Everybody's got a secret, Sonny
Something they just can't face
Some folks spend their whole lives trying to keep it
They carry it with them every step that they take
'Till some day they just cut it loose
Cut it loose or let it drag 'em down ...
From: "Darkness On the Edge of Town" by Bruce Springsteen
When I was diagnosed with Parkinson’s Disease (PD) 16 years ago, at first I only told my husband, mother, brothers and sisters. Throughout the years, I gradually told a few more close friends, colleagues and a few relatives. I didn’t want to be pitied, judged or people to lower their expectations of me. I didn’t want people to scrutinize me and look for my worsening PD symptoms.
I scheduled my neurology appointments at 7:30 AM before work so that I could avoid the shaky folks in the waiting room. When my hand shook at work, I would put it in my pocket. When people would ask me about illness, my response was frequently "I don't want to talk about it."
When my PD meds were working, denial was my motto. When I often passed as healthy, or so I thought, my magical thinking went like this: If I don’t talk and think about PD, then I don’t really have it. So I pretended.

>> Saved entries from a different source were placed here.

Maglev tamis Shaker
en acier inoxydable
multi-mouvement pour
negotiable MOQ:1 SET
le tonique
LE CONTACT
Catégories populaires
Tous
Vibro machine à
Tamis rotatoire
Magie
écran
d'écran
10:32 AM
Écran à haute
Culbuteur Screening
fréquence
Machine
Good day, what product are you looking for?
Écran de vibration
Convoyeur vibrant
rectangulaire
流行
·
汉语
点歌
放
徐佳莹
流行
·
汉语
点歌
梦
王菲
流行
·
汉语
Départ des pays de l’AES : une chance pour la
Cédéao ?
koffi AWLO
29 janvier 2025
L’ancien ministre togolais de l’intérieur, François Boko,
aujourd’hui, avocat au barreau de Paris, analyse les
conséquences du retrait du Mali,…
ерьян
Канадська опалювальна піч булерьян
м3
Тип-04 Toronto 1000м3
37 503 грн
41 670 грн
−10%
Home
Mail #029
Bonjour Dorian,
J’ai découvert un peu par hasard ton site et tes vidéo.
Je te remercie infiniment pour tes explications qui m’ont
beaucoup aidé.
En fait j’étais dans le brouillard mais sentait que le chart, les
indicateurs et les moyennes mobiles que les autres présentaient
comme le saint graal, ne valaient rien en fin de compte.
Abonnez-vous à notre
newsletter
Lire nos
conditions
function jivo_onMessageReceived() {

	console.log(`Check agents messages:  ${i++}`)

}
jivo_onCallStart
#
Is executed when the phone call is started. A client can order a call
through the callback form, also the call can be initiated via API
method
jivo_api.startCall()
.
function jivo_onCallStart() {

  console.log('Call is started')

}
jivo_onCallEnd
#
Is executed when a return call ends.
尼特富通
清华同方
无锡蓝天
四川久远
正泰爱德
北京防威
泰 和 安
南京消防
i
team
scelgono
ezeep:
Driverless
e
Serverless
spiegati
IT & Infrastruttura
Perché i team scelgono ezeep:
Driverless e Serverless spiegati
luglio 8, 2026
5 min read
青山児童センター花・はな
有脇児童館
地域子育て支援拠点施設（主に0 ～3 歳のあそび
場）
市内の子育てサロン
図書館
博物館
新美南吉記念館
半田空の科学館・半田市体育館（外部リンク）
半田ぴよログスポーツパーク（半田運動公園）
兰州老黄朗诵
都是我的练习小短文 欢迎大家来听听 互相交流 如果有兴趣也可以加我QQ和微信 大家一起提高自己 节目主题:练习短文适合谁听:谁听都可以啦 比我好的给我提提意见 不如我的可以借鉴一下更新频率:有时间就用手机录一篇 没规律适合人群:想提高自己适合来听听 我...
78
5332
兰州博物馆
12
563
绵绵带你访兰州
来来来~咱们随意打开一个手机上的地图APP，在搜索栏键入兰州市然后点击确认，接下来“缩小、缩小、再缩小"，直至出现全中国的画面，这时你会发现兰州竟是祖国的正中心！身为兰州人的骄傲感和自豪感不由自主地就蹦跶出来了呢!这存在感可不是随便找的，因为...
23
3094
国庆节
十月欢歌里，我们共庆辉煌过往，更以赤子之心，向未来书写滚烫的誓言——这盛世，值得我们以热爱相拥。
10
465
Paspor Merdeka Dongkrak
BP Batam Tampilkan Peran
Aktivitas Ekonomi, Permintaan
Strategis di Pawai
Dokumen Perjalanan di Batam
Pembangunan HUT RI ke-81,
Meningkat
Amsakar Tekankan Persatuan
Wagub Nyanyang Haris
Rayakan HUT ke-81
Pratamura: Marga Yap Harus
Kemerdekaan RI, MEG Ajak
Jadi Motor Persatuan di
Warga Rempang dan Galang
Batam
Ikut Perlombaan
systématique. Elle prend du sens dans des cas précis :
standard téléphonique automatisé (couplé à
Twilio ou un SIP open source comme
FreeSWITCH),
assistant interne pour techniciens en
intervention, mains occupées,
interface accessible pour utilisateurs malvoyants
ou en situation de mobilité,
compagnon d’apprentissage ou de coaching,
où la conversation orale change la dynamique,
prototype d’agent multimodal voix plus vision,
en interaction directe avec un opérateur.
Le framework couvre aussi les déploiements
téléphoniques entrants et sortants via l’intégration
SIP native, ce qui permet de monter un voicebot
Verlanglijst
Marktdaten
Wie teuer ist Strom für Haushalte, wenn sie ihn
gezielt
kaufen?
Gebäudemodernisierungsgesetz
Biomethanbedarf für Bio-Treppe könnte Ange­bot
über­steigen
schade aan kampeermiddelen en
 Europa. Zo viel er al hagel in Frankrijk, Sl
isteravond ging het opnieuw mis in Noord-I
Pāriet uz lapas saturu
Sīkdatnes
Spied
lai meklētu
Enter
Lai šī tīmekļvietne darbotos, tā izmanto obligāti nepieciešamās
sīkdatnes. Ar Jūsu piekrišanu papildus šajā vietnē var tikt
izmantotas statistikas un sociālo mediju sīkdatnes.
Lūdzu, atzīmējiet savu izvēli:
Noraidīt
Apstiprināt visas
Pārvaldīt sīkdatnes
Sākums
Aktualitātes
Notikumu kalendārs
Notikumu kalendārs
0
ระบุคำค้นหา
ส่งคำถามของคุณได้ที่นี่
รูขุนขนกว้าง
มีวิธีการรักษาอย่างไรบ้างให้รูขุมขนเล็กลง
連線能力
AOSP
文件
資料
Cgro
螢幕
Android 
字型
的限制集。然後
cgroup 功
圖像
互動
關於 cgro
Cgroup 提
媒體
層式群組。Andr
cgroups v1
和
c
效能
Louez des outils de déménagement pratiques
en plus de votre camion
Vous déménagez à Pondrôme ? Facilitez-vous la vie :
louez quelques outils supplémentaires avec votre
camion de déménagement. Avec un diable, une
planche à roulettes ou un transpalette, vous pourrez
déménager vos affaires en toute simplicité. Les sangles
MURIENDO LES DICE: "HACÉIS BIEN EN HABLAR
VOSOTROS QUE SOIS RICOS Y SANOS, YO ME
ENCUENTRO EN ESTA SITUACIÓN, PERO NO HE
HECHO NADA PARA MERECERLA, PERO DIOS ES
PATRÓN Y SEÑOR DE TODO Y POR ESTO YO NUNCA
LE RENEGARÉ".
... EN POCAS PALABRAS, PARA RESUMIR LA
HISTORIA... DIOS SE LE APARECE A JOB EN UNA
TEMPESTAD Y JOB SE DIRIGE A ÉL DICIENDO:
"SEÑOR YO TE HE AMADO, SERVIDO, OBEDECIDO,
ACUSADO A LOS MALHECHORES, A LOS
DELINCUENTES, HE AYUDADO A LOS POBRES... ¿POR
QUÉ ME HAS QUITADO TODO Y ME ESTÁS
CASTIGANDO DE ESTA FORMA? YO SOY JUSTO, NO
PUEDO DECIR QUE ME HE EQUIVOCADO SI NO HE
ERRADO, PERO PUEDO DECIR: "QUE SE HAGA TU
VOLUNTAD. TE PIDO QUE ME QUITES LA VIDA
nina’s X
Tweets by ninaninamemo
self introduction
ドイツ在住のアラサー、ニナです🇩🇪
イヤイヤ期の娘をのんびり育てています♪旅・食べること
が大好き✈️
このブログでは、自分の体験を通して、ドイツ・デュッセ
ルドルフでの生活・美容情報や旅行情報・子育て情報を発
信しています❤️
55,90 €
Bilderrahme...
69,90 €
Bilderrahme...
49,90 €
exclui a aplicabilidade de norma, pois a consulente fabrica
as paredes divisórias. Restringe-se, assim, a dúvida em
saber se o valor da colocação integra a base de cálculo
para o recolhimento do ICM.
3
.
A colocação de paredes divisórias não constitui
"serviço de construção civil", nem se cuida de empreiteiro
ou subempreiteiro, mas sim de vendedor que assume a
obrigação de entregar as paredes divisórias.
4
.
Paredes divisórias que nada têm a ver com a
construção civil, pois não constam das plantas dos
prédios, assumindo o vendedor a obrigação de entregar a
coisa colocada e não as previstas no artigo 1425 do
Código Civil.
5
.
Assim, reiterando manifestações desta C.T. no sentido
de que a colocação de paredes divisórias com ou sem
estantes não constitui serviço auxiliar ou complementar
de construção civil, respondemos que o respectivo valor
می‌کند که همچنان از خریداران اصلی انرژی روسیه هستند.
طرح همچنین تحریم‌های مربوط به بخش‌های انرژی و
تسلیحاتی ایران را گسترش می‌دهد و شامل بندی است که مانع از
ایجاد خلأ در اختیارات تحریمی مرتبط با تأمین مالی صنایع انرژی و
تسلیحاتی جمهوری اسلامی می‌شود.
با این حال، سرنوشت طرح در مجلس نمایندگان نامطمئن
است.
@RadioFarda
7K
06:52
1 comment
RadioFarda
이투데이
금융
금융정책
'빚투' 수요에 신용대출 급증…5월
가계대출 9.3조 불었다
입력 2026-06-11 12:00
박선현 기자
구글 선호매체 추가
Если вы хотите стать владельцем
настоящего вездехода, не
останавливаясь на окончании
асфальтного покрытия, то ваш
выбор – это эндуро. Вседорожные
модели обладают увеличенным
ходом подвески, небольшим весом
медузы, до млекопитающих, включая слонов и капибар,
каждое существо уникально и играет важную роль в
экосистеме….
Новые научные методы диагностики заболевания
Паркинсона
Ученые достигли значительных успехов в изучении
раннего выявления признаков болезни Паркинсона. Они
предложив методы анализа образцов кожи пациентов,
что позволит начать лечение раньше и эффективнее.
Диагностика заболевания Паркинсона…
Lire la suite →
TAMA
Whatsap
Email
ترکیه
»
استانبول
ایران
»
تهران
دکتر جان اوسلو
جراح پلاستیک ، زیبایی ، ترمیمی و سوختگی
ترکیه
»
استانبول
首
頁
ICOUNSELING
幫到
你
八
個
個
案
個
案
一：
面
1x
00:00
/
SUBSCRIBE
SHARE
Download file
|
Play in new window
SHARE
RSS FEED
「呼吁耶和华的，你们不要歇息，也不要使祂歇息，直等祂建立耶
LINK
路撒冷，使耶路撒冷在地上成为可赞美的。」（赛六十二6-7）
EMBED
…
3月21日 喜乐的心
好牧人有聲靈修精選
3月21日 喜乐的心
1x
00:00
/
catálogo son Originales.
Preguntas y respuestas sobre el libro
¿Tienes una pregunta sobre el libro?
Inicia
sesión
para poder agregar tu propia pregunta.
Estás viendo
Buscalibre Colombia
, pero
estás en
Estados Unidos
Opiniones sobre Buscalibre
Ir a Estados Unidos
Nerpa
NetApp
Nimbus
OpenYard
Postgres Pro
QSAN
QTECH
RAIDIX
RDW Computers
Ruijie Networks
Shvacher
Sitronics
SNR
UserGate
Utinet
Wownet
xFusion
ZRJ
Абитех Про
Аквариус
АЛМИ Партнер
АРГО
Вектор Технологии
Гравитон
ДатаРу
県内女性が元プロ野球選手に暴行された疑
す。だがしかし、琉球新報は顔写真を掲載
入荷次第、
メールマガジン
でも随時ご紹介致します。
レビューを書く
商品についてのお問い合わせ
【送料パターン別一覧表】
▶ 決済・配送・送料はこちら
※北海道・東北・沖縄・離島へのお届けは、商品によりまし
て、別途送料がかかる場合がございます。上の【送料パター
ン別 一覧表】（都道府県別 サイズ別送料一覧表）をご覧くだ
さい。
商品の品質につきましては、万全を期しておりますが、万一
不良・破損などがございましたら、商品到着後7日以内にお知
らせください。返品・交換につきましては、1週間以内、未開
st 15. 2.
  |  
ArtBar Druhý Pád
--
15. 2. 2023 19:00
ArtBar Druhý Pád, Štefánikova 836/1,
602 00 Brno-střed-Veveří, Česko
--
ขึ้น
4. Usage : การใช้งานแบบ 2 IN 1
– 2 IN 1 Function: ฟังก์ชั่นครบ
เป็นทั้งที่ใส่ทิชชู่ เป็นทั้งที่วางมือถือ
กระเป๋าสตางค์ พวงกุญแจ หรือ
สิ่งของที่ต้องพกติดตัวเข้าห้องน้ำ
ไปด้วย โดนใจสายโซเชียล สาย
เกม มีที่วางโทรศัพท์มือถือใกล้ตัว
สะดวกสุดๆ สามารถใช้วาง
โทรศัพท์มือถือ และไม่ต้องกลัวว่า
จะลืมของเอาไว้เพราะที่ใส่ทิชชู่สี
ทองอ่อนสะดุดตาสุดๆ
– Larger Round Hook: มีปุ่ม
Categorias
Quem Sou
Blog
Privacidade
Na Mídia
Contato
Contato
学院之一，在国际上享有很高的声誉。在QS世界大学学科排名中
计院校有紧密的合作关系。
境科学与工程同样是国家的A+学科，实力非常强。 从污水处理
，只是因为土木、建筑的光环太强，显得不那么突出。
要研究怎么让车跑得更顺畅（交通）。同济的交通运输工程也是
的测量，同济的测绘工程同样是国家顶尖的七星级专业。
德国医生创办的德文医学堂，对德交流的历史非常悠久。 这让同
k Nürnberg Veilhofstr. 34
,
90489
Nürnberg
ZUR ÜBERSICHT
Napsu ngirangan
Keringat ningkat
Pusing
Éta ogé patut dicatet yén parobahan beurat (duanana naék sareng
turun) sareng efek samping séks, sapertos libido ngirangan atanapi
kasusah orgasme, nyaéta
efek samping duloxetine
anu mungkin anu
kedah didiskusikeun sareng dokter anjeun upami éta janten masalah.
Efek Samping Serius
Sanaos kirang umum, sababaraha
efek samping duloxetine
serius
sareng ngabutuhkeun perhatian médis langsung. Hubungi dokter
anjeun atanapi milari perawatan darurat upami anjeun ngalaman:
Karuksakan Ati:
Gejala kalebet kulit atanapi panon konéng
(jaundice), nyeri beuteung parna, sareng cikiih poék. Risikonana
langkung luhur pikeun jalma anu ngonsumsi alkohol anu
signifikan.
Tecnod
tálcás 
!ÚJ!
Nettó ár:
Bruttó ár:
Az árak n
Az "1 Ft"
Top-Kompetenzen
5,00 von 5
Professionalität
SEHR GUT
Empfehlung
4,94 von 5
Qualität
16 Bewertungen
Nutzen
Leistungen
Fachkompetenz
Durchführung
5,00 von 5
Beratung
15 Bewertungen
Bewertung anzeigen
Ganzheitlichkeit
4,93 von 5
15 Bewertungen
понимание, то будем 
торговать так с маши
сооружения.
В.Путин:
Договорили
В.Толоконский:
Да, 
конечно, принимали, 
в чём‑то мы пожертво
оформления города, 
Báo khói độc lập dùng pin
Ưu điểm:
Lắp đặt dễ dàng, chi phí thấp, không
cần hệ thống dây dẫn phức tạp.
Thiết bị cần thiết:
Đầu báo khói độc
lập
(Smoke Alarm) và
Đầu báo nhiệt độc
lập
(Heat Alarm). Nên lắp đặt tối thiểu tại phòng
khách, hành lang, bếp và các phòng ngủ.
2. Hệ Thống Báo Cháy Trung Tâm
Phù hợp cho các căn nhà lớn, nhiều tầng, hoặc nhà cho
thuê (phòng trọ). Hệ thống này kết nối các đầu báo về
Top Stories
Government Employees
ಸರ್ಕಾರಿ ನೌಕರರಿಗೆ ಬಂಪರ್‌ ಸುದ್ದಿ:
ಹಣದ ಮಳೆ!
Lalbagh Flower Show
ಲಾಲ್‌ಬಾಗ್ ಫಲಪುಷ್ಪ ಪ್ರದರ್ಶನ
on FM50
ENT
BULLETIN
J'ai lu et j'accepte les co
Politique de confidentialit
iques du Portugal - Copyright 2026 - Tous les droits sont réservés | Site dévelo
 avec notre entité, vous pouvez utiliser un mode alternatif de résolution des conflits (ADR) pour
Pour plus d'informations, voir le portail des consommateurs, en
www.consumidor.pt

The problem with denial was that it required secrecy. For nearly a decade, I kept my PD shrouded in secrecy. It was my secret.
By the time that PD had progressed to the point that I required DBS surgery, I found it necessary to disclose what I could no longer conceal. Concealment had become as stressful as the disease itself. When I overheard rumors that I had multiple sclerosis, it was time to come clean. It was time to be honest.
When PD was no longer a taboo subject for me, reveal instead of conceal became my new philosophy. And what a relief it has been for me to live a life of openness without secrets.